Consider the integral on the LHS and make substitution $\theta=x+\pi$ and we get the following $\int \limits_{0}^{\pi}\dfrac{d(x+\pi)}{a+\cos (x+\pi)}=\int \limits_{0}^{\pi}\dfrac{dx}{a-\cos x}$ which is not I want.
Maybe i am doing smth wrong.
Can anyone point out what's wrong with my reasoning?

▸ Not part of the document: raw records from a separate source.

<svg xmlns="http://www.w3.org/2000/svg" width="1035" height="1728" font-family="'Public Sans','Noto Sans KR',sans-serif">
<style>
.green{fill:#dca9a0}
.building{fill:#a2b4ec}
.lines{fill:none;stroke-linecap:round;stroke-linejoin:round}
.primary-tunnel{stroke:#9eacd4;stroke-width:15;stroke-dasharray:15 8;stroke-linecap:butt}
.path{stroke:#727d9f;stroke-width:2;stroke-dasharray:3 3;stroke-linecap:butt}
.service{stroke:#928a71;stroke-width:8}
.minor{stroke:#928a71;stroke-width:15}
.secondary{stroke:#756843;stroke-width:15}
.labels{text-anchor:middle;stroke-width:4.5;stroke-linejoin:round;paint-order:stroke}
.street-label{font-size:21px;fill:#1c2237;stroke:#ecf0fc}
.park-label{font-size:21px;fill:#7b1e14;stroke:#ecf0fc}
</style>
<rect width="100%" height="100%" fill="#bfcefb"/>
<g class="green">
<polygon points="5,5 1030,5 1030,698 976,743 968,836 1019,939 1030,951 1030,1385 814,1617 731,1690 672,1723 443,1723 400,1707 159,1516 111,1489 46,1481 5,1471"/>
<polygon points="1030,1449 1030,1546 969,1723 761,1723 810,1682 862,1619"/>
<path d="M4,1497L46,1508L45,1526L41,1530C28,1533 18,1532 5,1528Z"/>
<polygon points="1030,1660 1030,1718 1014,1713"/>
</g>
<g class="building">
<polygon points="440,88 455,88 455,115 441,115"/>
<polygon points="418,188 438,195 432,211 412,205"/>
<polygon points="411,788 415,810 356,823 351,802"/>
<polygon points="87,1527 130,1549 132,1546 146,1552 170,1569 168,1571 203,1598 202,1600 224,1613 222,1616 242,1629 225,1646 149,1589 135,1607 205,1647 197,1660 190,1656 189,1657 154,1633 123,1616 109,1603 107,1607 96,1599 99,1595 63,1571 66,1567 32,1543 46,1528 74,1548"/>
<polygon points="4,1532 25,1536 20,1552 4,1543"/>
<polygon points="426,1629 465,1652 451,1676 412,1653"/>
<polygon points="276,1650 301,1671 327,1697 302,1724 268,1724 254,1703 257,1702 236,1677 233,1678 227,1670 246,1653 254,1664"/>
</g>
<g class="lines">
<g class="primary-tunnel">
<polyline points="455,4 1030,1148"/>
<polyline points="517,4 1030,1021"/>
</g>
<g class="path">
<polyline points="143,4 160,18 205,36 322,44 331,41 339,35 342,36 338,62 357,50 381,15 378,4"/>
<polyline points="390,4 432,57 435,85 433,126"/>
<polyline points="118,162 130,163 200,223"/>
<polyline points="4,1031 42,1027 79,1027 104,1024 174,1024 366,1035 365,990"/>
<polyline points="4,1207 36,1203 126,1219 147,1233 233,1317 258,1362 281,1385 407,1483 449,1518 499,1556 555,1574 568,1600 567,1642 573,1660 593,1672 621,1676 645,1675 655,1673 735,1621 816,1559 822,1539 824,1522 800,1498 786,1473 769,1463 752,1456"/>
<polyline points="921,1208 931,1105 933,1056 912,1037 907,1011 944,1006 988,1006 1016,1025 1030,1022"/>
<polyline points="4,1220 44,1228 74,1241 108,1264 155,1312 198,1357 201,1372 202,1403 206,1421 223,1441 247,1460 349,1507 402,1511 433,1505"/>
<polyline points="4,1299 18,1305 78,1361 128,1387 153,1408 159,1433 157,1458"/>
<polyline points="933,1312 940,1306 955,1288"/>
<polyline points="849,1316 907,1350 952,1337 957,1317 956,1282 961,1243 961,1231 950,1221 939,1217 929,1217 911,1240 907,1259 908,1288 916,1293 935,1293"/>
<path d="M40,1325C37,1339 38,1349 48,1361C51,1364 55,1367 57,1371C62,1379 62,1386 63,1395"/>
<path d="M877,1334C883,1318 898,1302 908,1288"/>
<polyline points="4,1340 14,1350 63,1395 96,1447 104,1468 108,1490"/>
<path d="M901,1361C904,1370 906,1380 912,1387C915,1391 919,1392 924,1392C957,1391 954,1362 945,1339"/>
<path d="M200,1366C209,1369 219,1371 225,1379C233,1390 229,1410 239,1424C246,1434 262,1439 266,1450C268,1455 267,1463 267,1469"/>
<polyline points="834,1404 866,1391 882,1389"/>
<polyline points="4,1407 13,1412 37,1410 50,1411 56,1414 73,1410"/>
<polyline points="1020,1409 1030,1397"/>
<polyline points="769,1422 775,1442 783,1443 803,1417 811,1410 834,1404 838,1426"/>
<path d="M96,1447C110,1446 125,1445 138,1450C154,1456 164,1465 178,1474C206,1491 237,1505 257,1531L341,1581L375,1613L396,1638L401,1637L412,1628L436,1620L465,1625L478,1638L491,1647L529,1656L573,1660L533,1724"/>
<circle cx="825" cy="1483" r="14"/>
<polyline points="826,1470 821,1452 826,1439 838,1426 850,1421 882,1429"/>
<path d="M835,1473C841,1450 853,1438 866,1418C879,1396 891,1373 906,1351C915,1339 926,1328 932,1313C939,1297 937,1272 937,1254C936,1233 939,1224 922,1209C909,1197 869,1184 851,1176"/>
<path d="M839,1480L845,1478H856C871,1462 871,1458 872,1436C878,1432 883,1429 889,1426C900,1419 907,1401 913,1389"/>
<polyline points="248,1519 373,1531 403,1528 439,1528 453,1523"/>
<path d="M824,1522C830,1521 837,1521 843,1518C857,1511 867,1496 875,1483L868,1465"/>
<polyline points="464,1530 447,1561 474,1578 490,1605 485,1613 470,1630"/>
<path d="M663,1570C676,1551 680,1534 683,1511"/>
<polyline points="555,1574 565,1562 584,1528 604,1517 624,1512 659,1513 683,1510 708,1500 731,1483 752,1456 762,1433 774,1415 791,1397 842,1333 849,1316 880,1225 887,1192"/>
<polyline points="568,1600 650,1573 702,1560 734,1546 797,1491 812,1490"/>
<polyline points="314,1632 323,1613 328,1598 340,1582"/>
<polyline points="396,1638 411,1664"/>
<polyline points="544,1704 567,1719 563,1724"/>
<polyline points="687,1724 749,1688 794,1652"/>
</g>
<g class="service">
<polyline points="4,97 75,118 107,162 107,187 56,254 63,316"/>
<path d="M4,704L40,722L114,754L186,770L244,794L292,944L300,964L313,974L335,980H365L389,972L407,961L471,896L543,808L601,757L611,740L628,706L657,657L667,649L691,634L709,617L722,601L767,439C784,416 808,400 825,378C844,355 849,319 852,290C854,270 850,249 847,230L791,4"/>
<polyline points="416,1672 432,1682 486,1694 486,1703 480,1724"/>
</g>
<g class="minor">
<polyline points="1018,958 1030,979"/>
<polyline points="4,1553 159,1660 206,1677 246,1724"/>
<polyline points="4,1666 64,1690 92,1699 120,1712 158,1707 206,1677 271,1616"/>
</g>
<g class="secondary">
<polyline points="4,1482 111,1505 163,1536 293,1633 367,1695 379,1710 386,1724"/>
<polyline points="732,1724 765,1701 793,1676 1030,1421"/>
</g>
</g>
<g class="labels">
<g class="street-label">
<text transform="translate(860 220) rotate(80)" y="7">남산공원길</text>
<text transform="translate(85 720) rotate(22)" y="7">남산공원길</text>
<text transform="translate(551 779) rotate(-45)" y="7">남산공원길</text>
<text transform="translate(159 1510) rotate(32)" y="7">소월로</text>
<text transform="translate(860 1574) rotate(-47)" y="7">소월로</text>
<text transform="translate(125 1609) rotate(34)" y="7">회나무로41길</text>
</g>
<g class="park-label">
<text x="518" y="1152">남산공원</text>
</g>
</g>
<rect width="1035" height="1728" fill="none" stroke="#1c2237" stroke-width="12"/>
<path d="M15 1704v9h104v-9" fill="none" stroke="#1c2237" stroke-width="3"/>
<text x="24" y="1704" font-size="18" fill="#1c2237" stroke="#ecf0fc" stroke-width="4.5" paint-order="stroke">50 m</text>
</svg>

Because $$\int \limits_{0}^{\frac{\pi}{2}}\dfrac{d\theta}{a+\cos \theta}=\int \limits_{2\pi}^{\frac{3\pi}{2}}\dfrac{d\left(2\pi-\theta\right)}{a+\cos(2\pi-\theta)}=\int \limits_{\frac{3\pi}{2}}^{2\pi}\dfrac{d\theta}{a+\cos \theta}$$ and $$\int \limits_{\frac{\pi}{2}}^{\pi}\dfrac{d\theta}{a+\cos \theta}=\int \limits_{\pi}^{\frac{3\pi}{2}}\dfrac{d\theta}{a+\cos \theta}.$$